** Opening RECORDS FOR THE EXERCISE block **

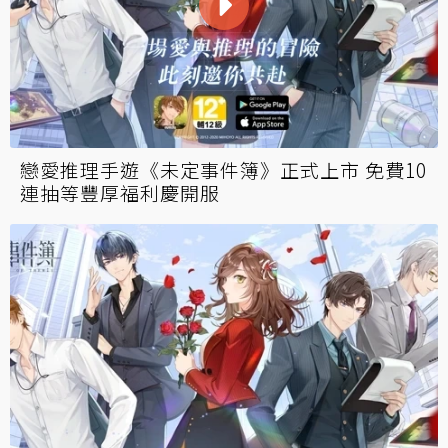
戀愛推理手遊《未定事件簿》正式上市 免費10
連抽等豐厚福利慶開服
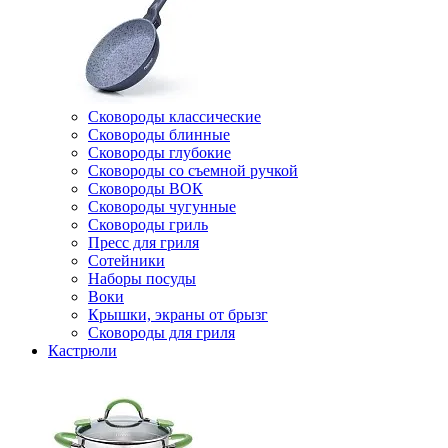
Сковороды классические
Сковороды блинные
Сковороды глубокие
Сковороды со съемной ручкой
Сковороды ВОК
Сковороды чугунные
Сковороды гриль
Пресс для гриля
Сотейники
Наборы посуды
Воки
Крышки, экраны от брызг
Сковороды для гриля
Кастрюли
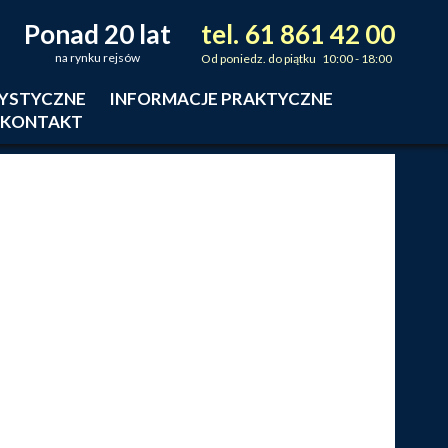
Ponad 20 lat
tel.
61
861
42
00
_
_
_
na rynku rejsów
Od poniedz. do piątku 10:00 - 18:00
RYSTYCZNE
INFORMACJE PRAKTYCZNE
KONTAKT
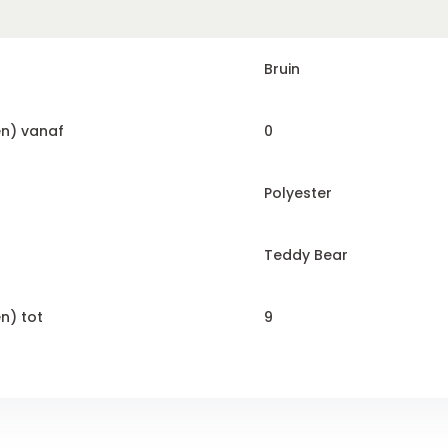
Bruin
en) vanaf
0
Polyester
Teddy Bear
n) tot
9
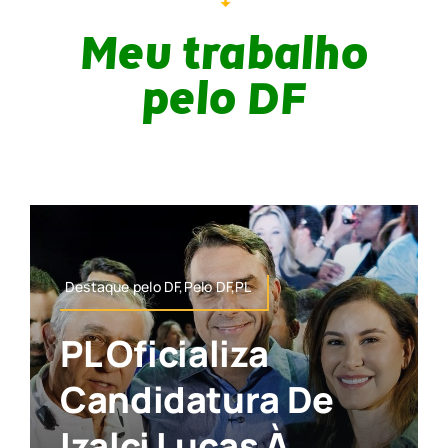
Meu trabalho
pelo DF
Destaque pelo DF,Pelo DF,PL
PL Oficializa
Candidatura De
Izalci Lucas À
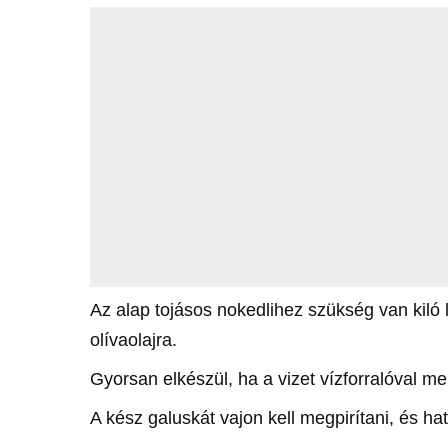
Az alap tojásos nokedlihez szükség van kiló l
olívaolajra.
Gyorsan elkészül, ha a vizet vízforralóval mel
A kész galuskát vajon kell megpirítani, és ha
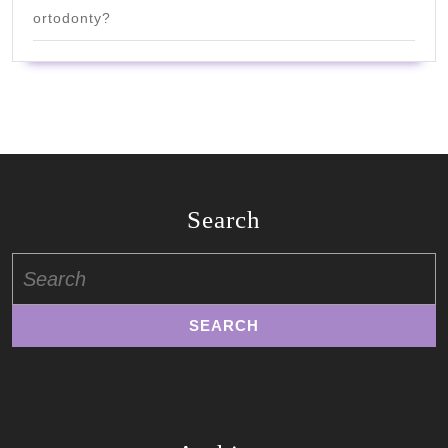
ortodonty?
Search
Search
for:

** Closing RECORDS FOR THE EXERCISE block **

## TASK BRIEF
Leave images out of the retyped records; keep all else exact.

## WRITTEN SOLUTION
戀愛推理手遊《未定事件簿》正式上市 免費10
連抽等豐厚福利慶開服
Сковороды классические
Сковороды блинные
Сковороды глубокие
Сковороды со съемной ручкой
Сковороды ВОК
Сковороды чугунные
Сковороды гриль
Пресс для гриля
Сотейники
Наборы посуды
Воки
Крышки, экраны от брызг
Сковороды для гриля
Кастрюли
Ponad 20 lat
tel.
61
861
42
00
_
_
_
na rynku rejsów
Od poniedz. do piątku 10:00 - 18:00
RYSTYCZNE
INFORMACJE PRAKTYCZNE
KONTAKT
Bruin
en) vanaf
0
Polyester
Teddy Bear
n) tot
9
Meu trabalho
pelo DF
Destaque pelo DF,Pelo DF,PL
PL Oficializa
Candidatura De
Izalci Lucas À
Az alap tojásos nokedlihez szükség van kiló l
olívaolajra.
Gyorsan elkészül, ha a vizet vízforralóval mel
A kész galuskát vajon kell megpirítani, és ha
ortodonty?
Search
Search
for:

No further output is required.